People photos with keypoints:

........

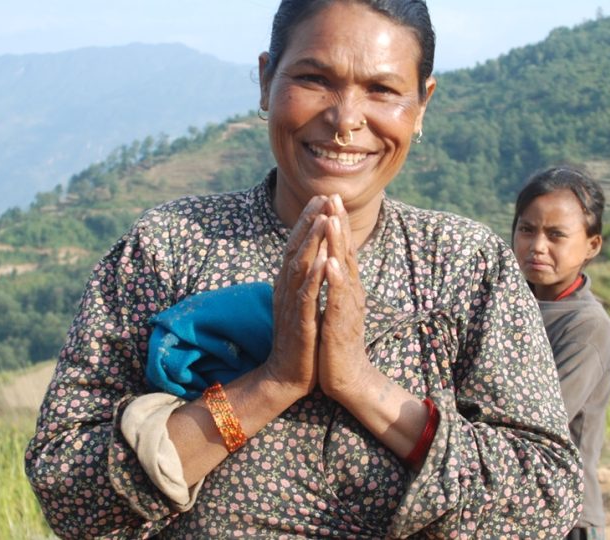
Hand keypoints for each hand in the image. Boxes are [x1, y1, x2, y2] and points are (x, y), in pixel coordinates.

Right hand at [263, 195, 328, 396]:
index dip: (307, 221)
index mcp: (287, 283)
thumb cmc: (298, 339)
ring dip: (312, 242)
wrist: (286, 376)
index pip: (296, 244)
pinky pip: (306, 295)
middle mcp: (285, 288)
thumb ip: (302, 281)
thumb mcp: (301, 303)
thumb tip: (310, 258)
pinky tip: (322, 261)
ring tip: (324, 219)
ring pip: (300, 266)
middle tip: (322, 198)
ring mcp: (291, 304)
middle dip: (310, 222)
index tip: (320, 199)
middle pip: (296, 248)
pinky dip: (314, 277)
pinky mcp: (299, 322)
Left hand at [317, 195, 373, 403]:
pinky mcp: (340, 327)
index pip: (342, 251)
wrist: (349, 379)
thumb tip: (330, 262)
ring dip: (338, 245)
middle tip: (335, 197)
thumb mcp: (334, 307)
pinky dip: (335, 281)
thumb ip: (334, 285)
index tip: (330, 198)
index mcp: (347, 289)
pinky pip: (338, 300)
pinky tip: (330, 265)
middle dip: (339, 225)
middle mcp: (351, 294)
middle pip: (346, 253)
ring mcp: (348, 309)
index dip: (337, 225)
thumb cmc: (338, 343)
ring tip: (332, 220)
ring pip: (344, 271)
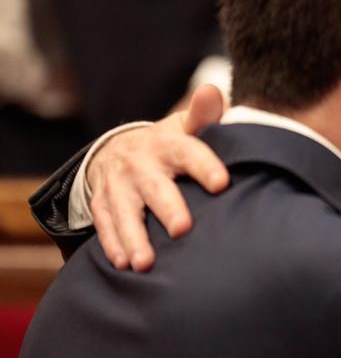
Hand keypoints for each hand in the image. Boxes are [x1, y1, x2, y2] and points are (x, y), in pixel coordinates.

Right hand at [88, 85, 227, 270]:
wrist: (118, 150)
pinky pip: (104, 225)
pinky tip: (123, 265)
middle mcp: (140, 164)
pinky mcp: (102, 203)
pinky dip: (113, 245)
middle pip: (154, 187)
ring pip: (124, 212)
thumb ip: (204, 116)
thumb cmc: (169, 144)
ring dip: (133, 238)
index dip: (205, 166)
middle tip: (182, 230)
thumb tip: (213, 92)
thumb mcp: (185, 127)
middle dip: (167, 208)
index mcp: (167, 144)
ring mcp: (118, 186)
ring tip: (144, 263)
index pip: (188, 152)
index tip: (222, 183)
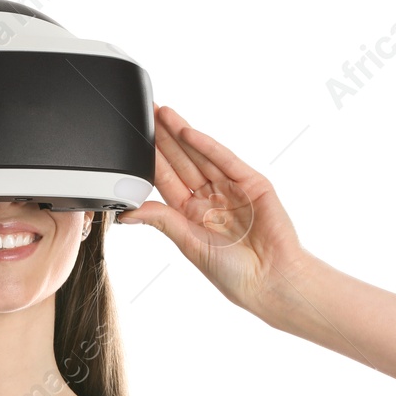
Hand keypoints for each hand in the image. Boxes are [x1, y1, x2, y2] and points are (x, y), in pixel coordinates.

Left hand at [119, 104, 318, 318]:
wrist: (270, 281)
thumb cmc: (233, 273)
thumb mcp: (188, 244)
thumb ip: (162, 221)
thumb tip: (126, 213)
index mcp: (193, 215)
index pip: (167, 180)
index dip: (151, 159)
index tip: (135, 139)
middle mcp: (211, 198)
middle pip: (182, 162)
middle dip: (163, 138)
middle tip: (146, 113)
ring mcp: (232, 188)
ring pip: (201, 155)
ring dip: (181, 134)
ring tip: (162, 113)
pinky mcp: (253, 183)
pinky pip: (225, 160)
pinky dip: (206, 146)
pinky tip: (188, 132)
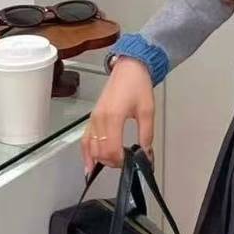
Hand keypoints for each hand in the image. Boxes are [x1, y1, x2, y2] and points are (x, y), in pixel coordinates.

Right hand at [81, 56, 154, 175]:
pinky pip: (85, 140)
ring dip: (102, 159)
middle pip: (100, 151)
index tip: (132, 161)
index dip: (121, 160)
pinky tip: (90, 164)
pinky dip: (87, 153)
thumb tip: (147, 154)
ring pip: (91, 148)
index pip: (111, 149)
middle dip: (114, 161)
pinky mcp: (92, 118)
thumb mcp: (147, 111)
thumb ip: (147, 135)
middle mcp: (99, 119)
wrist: (129, 69)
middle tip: (128, 161)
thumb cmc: (138, 85)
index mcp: (113, 116)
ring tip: (116, 162)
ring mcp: (93, 119)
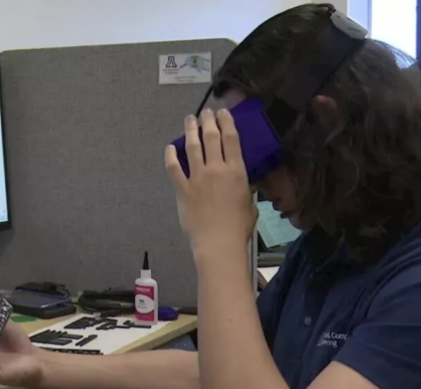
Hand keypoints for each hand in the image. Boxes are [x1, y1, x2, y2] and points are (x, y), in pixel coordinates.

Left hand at [165, 109, 256, 251]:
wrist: (218, 243)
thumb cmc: (238, 227)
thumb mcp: (250, 204)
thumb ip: (246, 189)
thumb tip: (246, 181)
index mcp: (236, 171)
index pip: (231, 139)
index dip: (227, 122)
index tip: (223, 113)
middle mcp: (216, 169)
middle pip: (211, 137)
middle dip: (208, 121)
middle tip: (205, 112)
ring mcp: (197, 177)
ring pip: (192, 146)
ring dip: (190, 130)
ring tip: (189, 120)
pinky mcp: (182, 188)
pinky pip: (173, 168)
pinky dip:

........

Using the records above, print exactly the lines between the ones containing "pinky mcp: (299, 322)" and "middle tip: (182, 230)", inclusive, and nothing else; no pictures.

pinky mcp: (299, 322)
Left hand at [317, 195, 373, 403]:
pinky mcp: (340, 327)
index pip: (342, 251)
wrist: (349, 379)
thumb tip: (330, 262)
ring dip: (338, 245)
middle tip: (335, 197)
thumb mcp: (334, 307)
pinky dip: (335, 281)
thumb ip: (334, 285)
index tip: (330, 198)
index mcp: (347, 289)
pinky pip: (338, 300)
pinky tip: (330, 265)
middle dip: (339, 225)
middle mcp: (351, 294)
middle pip: (346, 253)
ring mcp: (348, 309)
index dip: (337, 225)
thumb cmc: (338, 343)
ring tip: (332, 220)
ring pip: (344, 271)
Hand keypoints for each hand in the image. Boxes are [x1, y1, x2, y2] and points are (x, y), in pixel coordinates.

Right hand at [88, 85, 227, 270]:
wrist: (118, 150)
pinky pip: (104, 225)
pinky tip: (123, 265)
middle mcp: (140, 164)
pinky mcp: (102, 203)
pinky dip: (113, 245)
middle pip: (154, 187)
ring pip: (124, 212)
thumb ip: (204, 116)
thumb cmc: (169, 144)
ring dip: (133, 238)
index dip: (205, 166)
middle tip: (182, 230)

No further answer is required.